Volgens beleidsregel 1 van de Beleidsregels boeteoplegging Wav, zoals die ten tijde van belang luidden (hierna: de beleidsregels), wordt bij de berekening van een boete, als bedoeld in artikel 19a, eerste lid, voor alle beboetbare feiten als uitgangspunt gehanteerd de normbedragen die zijn neergelegd in de 'Tarieflijst boetenormbedragen bestuurlijke boete Wav' (hierna: de Tarieflijst), die als bijlage bij de beleidsregels is gevoegd.
Volgens de Tarieflijst is het boetenormbedrag voor overtreding van artikel 2, eerste lid, op € 8.000,00 gesteld.
Ingevolge artikel 39, eerste lid, van het Verdrag tot oprichting van de Europese Gemeenschap (hierna: het EG-Verdrag), thans, na wijziging, artikel 45, eerste lid, van het Verdrag betreffende de werking van de Europese Unie (hierna: het VWEU), is het verkeer van werknemers binnen de Gemeenschap vrij.
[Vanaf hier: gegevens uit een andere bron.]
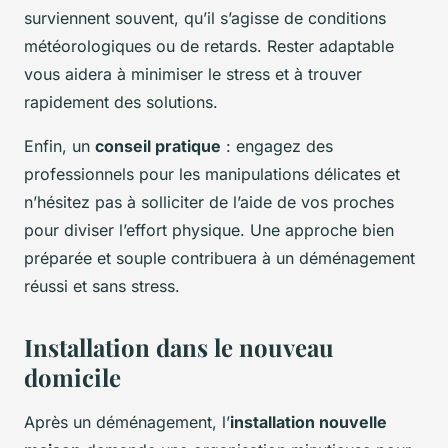
surviennent souvent, qu’il s’agisse de conditions
météorologiques ou de retards. Rester adaptable
vous aidera à minimiser le stress et à trouver
rapidement des solutions.
Enfin, un
conseil pratique
: engagez des
professionnels pour les manipulations délicates et
n’hésitez pas à solliciter de l’aide de vos proches
pour diviser l’effort physique. Une approche bien
préparée et souple contribuera à un déménagement
réussi et sans stress.
Installation dans le nouveau
domicile
Après un déménagement, l’
installation nouvelle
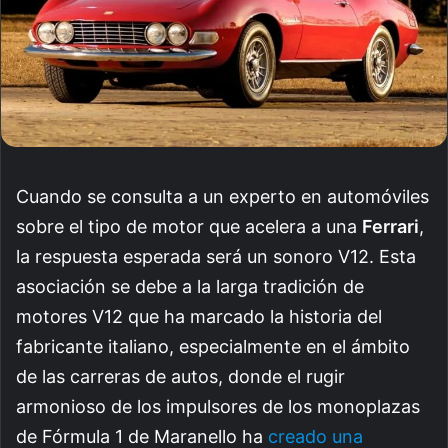
Cuando se consulta a un experto en automóviles
sobre el tipo de motor que acelera a una
Ferrari
,
la respuesta esperada será un sonoro V12. Esta
asociación se debe a la larga tradición de
motores V12 que ha marcado la historia del
fabricante italiano, especialmente en el ámbito
de las carreras de autos, donde el rugir
armonioso de los impulsores de los monoplazas
de Fórmula 1 de Maranello ha
creado una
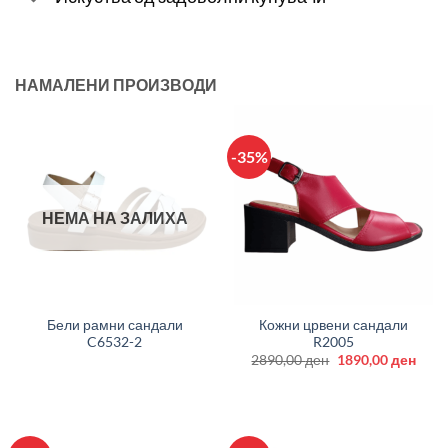
НАМАЛЕНИ ПРОИЗВОДИ
-35%
НЕМА НА ЗАЛИХА
Бели рамни сандали
Кожни црвени сандали
C6532-2
R2005
Original
Curr
2890,00
ден
1890,00
ден
price
price
was:
is:
2890,00 ден.
1890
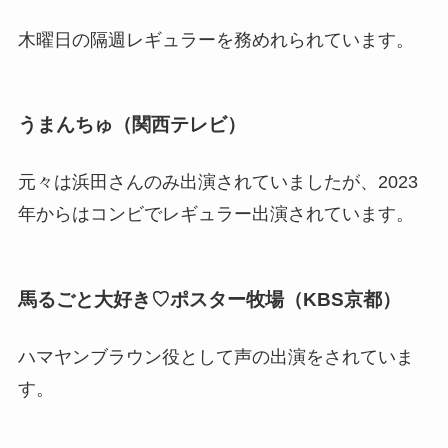
木曜日の隔週レギュラーを務めれられています。
うまんちゅ（関西テレビ）
元々は浜田さんのみ出演されていましたが、2023
年からはコンビでレギュラー出演されています。
馬るごと大好き♡ポスター牧場（KBS京都）
ハマヤンブラウン役として声の出演をされていま
す。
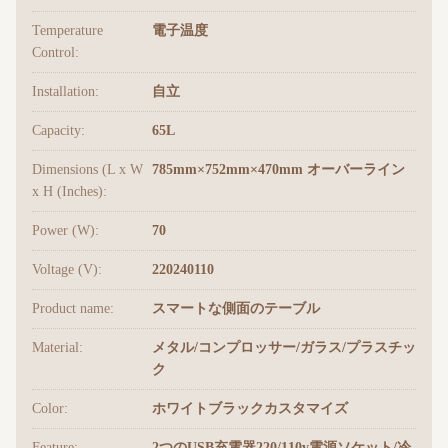
Temperature
電子温度
Control:
Installation:
自立
Capacity:
65L
Dimensions (L x W
785mm×752mm×470mm オーバーライン
x H (Inches):
Power (W):
70
Voltage (V):
220240110
Product name:
スマートな側面のテーブル
Material:
メタル/コンプロッサー/ガラス/プラスチッ
ク
Color:
ホワイトブラックカスタマイズ
Feature:
2つのUSB充電器220/110v電源ソケット/冷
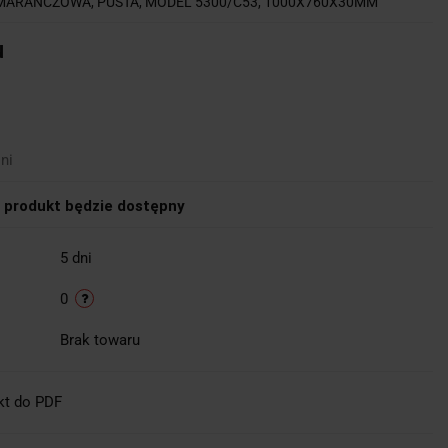
ARAŃCZOWA, PUSTA, MODEL 5300/C53, 1000X760X30MM
u
ni
produkt będzie dostępny
5 dni
0
Brak towaru
kt do PDF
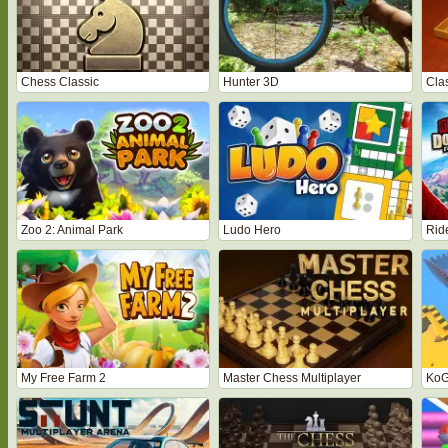
Chess Classic
Hunter 3D
Cla
Zoo 2: Animal Park
Ludo Hero
Rid
My Free Farm 2
Master Chess Multiplayer
KoG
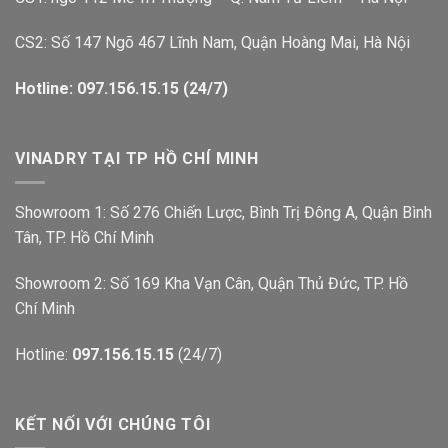
CS2: Số 147 Ngõ 467 Lĩnh Nam, Quận Hoàng Mai, Hà Nội
Hotline: 097.156.15.15 (24/7)
VINADRY TẠI TP HỒ CHÍ MINH
Showroom 1: Số 276 Chiến Lược, Bình Trị Đông A, Quận Bình
Tân, TP. Hồ Chí Minh
Showroom 2: Số 169 Kha Vạn Cân, Quận Thủ Đức, TP. Hồ
Chí Minh
Hotline:
097.156.15.15
(24/7)
KẾT NỐI VỚI CHÚNG TÔI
Ingevolge artikel 49, eerste alinea, van het EG-Verdrag, thans, na wijziging, artikel 56, eerste alinea, van het VWEU, zijn in het kader van de volgende bepalingen de beperkingen op het vrij verrichten van diensten binnen de Gemeenschap verboden ten aanzien van de onderdanen der Lid-staten die in een ander land van de Gemeenschap zijn gevestigd dan dat, waarin degene is gevestigd te wiens behoeve de dienst wordt verricht.
Ingevolge artikel 50, laatste alinea, van het EG-Verdrag, thans, na wijziging, artikel 57, laatste alinea, van het VWEU, voor zover thans van belang, kan degene die de diensten verricht, daartoe zijn werkzaamheden tijdelijk uitoefenen in het land waar de dienst wordt verricht, onder dezelfde voorwaarden als die welke dat land aan zijn eigen onderdanen oplegt.
Ingevolge Bijlage V Lijst bedoeld in artikel 24 van de Toetredingsakte: Tsjechië, onderdeel 1, punt 1, zijn wat betreft het vrij verkeer van werknemers en het vrij verrichten van diensten dat gepaard gaat met tijdelijk verkeer van werknemers als bedoeld in artikel 1 van Richtlijn 96/71/EG tussen, voor zover thans van belang, Tsjechië en Nederland, artikel 39 en de eerste alinea van artikel 49 van het EG-Verdrag thans, na wijziging, artikel 56, eerste alinea, van het VWEU, slechts volledig van toepassing onder voorbehoud van de overgangsregelingen van de punten 2 tot en met 14.
Ingevolge punt 2, voor zover thans van belang, zullen de huidige lidstaten, in afwijking van de artikelen 1 tot en met 6 van Verordening (EEG) nr. 1612/68 en tot het einde van het tweede jaar na de datum van toetreding van Tsjechië, nationale of uit bilaterale overeenkomsten voortvloeiende maatregelen toepassen om de toegang van Tsjechische onderdanen tot hun arbeidsmarkten te regelen.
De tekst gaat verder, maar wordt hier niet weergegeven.